The problem usually starts in the middle. Your data factory wants to send or receive messages, but your AWS queues live in another cloud. An engineer mixes policies, adds credentials in a hurry, and suddenly compliance looks like spaghetti. AWS SQS and SNS are powerful, but without a clean integration into Azure Data Factory, they create more questions than answers.
At a high level, AWS SQS handles reliable queuing of asynchronous tasks, while SNS broadcasts event notifications across subscribers. Azure Data Factory orchestrates data movement and transformation across environments. When combined, they allow event‑driven pipelines, cross‑cloud automations, and near real‑time data ingestion without maintaining extra schedulers. The trick is wiring identity and permissions correctly so both sides trust each other.

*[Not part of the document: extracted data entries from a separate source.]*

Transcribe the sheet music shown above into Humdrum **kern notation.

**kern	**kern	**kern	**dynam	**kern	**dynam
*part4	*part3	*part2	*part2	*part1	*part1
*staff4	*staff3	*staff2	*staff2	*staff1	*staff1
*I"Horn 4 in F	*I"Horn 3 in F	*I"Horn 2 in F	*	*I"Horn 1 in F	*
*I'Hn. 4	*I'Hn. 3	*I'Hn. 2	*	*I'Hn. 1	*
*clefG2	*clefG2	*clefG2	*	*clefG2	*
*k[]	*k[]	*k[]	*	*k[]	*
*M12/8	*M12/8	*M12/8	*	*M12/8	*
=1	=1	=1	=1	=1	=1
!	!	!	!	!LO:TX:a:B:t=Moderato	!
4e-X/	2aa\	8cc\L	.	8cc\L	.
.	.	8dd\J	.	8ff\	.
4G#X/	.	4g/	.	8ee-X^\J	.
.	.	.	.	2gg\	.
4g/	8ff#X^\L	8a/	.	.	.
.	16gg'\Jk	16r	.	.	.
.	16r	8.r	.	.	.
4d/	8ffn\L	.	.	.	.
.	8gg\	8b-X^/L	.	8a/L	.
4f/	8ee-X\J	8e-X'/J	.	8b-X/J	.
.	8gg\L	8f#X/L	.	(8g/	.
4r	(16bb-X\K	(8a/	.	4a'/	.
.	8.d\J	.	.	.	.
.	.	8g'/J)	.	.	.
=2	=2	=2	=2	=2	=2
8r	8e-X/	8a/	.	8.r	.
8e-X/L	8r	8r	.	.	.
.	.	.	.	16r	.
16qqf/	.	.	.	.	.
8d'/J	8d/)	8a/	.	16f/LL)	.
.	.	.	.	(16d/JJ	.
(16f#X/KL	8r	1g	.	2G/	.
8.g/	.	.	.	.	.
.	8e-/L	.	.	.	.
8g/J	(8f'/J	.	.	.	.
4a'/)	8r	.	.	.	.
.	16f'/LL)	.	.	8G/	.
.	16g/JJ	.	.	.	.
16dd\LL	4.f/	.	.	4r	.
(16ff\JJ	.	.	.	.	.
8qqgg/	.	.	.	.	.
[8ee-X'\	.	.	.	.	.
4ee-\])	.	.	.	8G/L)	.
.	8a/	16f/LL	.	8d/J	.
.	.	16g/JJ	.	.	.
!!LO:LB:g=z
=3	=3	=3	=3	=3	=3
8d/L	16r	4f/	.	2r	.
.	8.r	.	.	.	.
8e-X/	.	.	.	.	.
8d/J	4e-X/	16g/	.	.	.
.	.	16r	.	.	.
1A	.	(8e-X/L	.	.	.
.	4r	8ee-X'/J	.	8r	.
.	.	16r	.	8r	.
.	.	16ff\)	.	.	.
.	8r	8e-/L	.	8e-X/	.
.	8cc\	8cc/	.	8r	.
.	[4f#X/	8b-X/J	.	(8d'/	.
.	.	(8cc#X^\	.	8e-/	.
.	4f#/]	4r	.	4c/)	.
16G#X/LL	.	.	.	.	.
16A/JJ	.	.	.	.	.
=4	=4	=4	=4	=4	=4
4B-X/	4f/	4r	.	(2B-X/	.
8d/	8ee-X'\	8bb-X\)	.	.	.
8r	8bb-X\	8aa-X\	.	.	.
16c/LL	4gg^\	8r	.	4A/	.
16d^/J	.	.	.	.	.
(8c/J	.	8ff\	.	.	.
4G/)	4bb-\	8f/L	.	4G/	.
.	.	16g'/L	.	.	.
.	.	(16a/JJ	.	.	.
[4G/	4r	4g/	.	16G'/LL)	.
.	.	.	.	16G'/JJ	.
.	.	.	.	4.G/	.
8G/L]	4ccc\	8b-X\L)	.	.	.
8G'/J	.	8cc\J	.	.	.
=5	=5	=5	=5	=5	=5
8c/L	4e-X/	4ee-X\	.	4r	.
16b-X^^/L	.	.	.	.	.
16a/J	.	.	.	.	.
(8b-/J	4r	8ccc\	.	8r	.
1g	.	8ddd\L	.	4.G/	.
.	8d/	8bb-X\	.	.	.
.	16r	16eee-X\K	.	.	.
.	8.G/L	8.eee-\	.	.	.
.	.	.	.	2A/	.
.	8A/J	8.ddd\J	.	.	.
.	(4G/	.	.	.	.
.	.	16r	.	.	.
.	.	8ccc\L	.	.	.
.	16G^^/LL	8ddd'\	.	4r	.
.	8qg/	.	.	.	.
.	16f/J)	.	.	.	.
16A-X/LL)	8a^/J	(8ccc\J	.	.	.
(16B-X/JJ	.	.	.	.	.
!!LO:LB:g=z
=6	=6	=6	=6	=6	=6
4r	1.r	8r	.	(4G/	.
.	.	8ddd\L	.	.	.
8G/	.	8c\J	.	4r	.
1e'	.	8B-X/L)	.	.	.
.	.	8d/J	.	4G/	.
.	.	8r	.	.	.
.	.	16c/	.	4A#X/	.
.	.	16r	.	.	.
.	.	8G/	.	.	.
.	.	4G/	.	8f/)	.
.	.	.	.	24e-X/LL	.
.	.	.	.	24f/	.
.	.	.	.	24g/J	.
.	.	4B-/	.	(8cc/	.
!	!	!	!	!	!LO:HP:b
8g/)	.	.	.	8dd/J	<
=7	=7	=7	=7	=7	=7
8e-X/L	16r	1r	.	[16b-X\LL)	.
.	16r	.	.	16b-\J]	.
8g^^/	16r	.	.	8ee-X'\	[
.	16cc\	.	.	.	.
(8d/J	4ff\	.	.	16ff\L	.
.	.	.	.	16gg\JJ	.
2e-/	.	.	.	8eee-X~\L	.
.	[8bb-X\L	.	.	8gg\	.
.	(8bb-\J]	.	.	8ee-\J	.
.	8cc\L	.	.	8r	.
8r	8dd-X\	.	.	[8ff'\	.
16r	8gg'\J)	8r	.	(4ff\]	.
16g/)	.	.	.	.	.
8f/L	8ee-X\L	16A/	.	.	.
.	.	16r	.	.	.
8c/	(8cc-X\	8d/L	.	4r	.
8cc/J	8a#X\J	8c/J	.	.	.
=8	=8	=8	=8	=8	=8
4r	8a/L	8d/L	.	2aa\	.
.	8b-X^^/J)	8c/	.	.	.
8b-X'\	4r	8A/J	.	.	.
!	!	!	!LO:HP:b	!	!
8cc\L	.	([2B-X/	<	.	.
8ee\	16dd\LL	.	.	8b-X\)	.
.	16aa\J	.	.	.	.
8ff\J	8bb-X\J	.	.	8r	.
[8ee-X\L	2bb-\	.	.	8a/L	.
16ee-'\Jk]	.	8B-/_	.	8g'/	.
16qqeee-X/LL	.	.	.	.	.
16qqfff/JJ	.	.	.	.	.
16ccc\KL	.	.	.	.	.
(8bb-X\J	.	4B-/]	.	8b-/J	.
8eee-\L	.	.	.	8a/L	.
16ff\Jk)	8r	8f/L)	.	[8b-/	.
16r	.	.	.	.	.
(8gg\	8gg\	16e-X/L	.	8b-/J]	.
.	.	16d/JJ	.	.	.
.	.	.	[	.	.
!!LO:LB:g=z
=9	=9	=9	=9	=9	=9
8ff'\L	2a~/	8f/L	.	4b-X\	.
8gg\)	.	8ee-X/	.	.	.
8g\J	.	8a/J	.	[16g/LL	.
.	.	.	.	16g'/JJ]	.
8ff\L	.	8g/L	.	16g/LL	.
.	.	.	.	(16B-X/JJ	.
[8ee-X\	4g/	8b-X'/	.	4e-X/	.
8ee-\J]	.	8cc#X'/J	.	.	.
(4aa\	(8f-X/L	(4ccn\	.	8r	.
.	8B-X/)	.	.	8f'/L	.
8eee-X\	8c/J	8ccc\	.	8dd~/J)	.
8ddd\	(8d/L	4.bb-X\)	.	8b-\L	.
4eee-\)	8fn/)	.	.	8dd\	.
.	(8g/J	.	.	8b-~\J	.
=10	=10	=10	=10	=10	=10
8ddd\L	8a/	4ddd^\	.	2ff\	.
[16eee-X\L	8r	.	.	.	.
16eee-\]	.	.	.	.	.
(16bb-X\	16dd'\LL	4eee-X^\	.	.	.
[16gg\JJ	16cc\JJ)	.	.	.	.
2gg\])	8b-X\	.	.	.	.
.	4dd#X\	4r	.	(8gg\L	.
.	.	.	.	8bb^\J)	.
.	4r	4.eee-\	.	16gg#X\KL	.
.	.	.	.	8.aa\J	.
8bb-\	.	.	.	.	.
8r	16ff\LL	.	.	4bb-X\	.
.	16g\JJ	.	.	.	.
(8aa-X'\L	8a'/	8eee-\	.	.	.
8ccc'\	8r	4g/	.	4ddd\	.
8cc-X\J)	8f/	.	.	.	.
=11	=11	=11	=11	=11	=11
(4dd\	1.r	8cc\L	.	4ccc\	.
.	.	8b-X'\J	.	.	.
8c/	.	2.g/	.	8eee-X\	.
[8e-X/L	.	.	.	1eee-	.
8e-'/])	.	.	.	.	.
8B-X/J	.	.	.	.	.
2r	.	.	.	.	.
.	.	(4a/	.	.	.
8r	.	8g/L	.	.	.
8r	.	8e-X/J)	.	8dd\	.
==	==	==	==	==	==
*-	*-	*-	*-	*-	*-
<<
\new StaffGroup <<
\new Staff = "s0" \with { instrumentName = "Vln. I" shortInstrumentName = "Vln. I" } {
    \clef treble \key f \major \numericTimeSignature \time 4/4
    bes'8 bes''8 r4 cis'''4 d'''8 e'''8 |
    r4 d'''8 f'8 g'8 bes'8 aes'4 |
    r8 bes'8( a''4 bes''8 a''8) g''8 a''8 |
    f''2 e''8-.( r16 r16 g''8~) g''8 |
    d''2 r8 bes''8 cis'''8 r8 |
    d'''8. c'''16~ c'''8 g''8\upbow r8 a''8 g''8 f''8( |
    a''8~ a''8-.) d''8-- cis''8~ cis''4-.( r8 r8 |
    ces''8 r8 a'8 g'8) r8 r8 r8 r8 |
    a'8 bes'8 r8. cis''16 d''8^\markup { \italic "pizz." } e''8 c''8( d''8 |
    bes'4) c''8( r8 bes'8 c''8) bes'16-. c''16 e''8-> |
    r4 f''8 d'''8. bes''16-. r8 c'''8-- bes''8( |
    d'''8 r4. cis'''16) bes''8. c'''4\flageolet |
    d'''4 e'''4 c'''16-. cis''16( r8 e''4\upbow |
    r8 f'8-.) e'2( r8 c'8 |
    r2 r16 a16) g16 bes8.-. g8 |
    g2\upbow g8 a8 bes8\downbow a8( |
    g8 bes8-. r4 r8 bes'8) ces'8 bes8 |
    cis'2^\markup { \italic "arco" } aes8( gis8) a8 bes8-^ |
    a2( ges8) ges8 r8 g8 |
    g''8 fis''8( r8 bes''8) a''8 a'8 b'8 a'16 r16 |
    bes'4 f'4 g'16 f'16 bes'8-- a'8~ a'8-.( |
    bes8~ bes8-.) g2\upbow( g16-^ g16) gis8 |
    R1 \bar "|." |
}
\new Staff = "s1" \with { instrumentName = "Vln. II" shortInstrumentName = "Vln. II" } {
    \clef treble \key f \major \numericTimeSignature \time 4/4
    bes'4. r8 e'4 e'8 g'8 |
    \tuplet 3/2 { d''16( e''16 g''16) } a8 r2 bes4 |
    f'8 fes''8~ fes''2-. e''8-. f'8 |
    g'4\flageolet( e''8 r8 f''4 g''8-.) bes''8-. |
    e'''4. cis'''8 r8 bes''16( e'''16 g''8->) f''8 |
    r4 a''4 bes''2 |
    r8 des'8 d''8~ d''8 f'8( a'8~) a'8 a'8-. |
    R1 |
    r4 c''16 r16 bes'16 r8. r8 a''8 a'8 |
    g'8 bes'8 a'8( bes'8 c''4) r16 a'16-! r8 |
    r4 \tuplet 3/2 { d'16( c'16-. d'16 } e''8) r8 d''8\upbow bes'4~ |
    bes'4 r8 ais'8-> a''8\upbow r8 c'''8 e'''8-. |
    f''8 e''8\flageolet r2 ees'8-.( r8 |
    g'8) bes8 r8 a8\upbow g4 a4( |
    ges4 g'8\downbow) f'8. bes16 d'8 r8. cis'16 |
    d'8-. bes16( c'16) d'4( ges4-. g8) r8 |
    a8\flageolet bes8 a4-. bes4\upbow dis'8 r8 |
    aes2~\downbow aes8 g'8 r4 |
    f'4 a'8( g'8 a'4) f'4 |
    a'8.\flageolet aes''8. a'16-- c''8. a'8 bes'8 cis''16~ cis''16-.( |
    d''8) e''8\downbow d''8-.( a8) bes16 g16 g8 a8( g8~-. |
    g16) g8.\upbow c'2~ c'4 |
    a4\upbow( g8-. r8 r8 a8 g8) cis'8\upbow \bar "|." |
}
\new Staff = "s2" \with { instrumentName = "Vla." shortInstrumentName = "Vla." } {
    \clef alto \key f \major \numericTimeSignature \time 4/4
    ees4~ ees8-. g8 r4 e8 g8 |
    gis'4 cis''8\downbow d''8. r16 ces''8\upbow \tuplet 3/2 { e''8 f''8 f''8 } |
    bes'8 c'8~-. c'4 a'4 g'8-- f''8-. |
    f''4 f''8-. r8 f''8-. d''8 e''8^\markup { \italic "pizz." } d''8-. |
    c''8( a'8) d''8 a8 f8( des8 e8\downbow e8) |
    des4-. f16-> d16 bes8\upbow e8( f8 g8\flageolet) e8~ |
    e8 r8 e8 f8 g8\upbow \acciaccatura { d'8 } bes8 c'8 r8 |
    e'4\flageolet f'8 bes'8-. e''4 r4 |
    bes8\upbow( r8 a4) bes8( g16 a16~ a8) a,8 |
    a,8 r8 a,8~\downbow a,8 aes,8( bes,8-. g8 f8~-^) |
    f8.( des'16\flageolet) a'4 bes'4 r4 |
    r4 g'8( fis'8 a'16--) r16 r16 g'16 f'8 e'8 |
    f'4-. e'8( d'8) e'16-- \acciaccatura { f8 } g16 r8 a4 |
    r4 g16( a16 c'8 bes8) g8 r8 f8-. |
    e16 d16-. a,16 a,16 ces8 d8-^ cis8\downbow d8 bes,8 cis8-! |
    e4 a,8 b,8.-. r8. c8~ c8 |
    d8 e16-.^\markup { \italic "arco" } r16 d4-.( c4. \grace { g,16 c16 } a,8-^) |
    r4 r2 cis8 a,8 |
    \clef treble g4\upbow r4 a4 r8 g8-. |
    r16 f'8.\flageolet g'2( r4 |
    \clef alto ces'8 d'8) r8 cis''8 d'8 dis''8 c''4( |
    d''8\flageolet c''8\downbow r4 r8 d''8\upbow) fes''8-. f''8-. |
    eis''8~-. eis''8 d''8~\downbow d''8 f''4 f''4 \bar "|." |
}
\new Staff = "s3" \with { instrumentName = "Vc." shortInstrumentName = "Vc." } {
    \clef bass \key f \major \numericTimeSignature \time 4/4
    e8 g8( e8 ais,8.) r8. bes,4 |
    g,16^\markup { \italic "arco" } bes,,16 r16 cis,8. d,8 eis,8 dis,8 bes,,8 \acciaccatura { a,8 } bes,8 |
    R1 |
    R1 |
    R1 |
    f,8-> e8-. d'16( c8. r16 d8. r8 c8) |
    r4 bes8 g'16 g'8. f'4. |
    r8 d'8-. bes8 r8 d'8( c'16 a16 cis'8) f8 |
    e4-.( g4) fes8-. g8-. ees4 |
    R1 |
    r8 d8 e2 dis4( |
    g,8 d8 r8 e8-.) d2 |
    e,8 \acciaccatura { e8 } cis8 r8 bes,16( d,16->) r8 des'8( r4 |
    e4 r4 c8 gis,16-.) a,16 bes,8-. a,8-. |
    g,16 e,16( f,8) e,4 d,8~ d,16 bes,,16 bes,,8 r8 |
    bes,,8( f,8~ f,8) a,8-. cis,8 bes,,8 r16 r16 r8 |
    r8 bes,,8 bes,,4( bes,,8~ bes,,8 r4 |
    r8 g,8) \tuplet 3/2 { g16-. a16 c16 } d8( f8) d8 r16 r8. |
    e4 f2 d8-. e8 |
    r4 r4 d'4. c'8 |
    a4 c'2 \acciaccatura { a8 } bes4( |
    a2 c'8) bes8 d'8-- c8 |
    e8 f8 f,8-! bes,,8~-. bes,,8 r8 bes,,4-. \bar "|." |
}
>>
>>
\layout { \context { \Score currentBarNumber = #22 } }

In a typical workflow, Azure Data Factory triggers a pipeline when a message lands in SQS or when an SNS topic publishes an event. That message might carry metadata about a new data file in S3 or a signal to start an ETL job. Azure then pulls or transforms based on that event and can respond with another message for downstream processes. The entire flow moves information between platforms using only managed services, with no custom API glue.
Authentication is the usual sticking point. Establish least‑privilege AWS IAM roles that restrict queue access to Azure’s managed identity. Then use Azure Key Vault or AWS Secrets Manager for token rotation. Validate message integrity with signatures so pipelines cannot be spoofed. Each environment remains secure under its native policies, yet messages flow smoothly between them.
Quick answer: To connect AWS SQS/SNS to Azure Data Factory, you link Azure’s managed identity with an AWS IAM role permitted for SQS or SNS actions, then configure linked service connections or webhook triggers that consume or publish messages. This setup enables event‑based data moves and automates cross‑cloud workflows with minimal code.